You do not crave certain foods because your “body needs it,” as if a
sense of nutritional deficiency is akin to a sense of touch or time. You
don’t get a hankerin’ for a cheeseburger because your body is trying to
tell you that you need to boost your iron or vitamin D or potassium.
This is a pervasive myth.
When you’re actually deficient in any particular nutrient, your body
will tell you in a much more extreme way. Instead of daydreaming about
your grandma’s biscuits and gravy, you actually get violently, debilitatingly ill whenever you are lacking a vital vitamin or mineral.
Outside of a literal state of starvation or extreme bodily stress, food cravings are purely psychological.

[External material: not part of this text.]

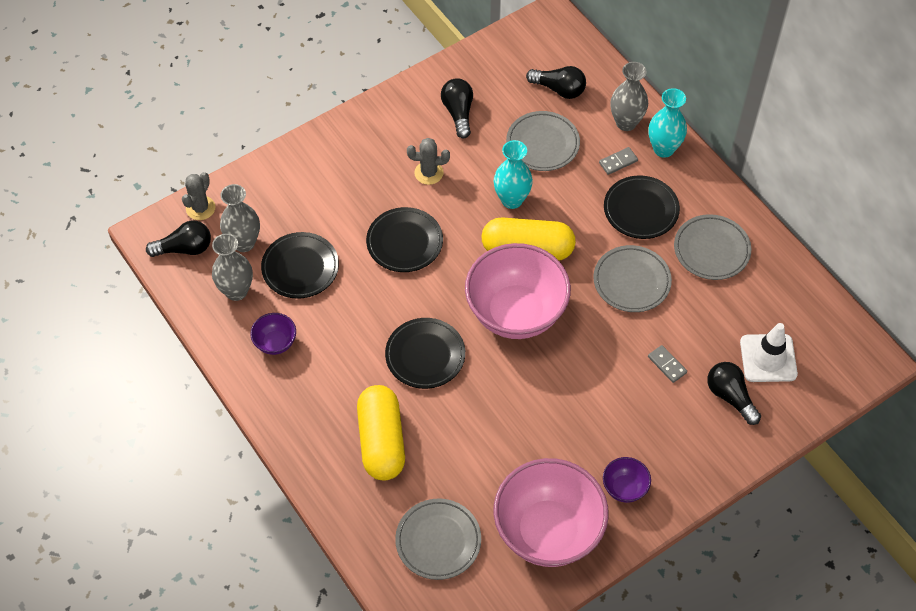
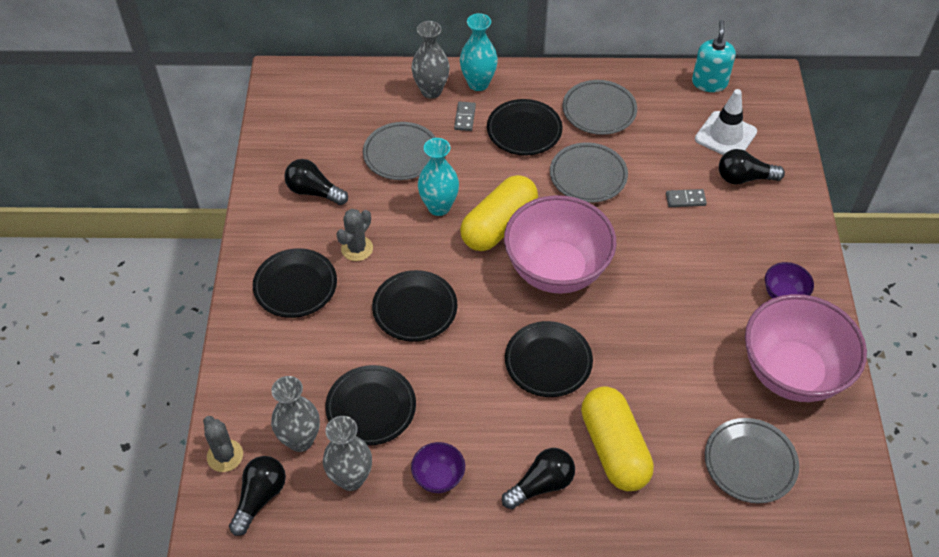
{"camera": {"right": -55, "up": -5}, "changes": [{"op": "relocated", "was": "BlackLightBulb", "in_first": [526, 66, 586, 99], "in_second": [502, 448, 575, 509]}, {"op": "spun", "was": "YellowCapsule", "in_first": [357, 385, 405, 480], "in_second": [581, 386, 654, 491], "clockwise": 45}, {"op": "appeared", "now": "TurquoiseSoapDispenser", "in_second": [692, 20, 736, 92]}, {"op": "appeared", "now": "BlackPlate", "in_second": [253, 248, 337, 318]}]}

Sometimes the psychological effects can be caused by addictive
substances in certain foods that cause chemical reactions in the brain,
such as the opiates in dairy and the caffeine and other chemicals in
But for the most part, cravings are brought on by
complex environmental cues and triggers. They tend to have a lot more to
do with nostalgia than nutrition. They are conjured more by an errant
scent on the wind than by deficiency. They are more connected to the
media you consume than the vitamins you do not.
Nobody wants to
admit that hearing that three second McDonald’s jingle from the
receptionist’s radio in the background noise of their dentist’s office
is what actually made them determined to pull into the drive-thru on
the way home, but it’s certainly far more likely than any
pseudo-scientific old wives tale passed around by people who have
probably never even met a nutritionist in their life, let alone know
anything about nutritional medicine themselves. People want to believe they have more free will than that. They don’t.
However, through awareness of these things, we can start making more conscious choices about the food we consume.